Show all lines from the data that include the word "title".
* * *
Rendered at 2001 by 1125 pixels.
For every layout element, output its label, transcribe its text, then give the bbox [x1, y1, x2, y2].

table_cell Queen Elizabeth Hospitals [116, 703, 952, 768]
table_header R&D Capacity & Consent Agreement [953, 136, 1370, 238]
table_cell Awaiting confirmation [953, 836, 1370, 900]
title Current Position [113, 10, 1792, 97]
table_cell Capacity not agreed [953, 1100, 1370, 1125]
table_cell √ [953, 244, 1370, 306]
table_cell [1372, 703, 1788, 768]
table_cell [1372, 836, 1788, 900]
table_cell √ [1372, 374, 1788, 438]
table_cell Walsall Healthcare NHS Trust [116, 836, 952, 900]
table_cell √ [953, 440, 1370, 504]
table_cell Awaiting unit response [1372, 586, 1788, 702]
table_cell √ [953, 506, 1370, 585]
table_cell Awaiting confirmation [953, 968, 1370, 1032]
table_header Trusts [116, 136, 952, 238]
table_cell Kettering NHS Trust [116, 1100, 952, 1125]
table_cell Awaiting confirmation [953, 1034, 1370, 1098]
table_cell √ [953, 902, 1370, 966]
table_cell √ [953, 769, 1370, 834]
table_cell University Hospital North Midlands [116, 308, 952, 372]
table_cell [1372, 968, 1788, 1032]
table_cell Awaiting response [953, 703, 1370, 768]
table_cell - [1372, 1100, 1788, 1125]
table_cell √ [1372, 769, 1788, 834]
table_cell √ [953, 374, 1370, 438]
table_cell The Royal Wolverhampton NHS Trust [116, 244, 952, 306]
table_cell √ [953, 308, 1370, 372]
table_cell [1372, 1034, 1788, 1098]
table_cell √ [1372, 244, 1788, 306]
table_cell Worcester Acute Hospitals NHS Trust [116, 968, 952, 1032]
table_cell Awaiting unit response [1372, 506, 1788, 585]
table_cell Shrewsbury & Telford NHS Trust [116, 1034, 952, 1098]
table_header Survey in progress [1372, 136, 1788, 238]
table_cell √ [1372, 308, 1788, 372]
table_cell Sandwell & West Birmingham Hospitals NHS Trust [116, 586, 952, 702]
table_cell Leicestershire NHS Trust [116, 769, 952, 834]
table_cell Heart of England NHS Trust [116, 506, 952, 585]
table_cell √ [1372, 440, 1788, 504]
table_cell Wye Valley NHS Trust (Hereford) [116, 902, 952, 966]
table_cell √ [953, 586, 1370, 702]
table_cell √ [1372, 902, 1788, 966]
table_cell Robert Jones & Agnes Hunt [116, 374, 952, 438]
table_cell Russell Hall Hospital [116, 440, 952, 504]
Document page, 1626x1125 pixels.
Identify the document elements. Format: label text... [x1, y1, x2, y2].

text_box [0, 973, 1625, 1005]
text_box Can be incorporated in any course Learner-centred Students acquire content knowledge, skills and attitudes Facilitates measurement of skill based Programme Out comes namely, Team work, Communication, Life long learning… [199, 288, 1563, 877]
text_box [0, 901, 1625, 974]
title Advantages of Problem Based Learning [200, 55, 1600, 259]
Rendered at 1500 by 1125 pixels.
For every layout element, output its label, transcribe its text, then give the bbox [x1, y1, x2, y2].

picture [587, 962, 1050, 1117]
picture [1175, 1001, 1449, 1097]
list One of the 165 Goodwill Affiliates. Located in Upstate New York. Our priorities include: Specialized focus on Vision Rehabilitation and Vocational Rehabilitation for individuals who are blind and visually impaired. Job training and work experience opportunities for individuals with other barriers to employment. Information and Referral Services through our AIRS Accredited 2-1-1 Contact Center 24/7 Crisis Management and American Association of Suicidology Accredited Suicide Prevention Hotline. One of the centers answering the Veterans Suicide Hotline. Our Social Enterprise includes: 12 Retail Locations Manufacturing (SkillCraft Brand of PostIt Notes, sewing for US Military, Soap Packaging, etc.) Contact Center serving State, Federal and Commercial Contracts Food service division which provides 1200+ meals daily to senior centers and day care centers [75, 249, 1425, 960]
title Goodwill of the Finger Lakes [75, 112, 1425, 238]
* * *
Written answer ▸
title Current Position [113, 10, 1792, 97]
title Advantages of Problem Based Learning [200, 55, 1600, 259]
title Goodwill of the Finger Lakes [75, 112, 1425, 238]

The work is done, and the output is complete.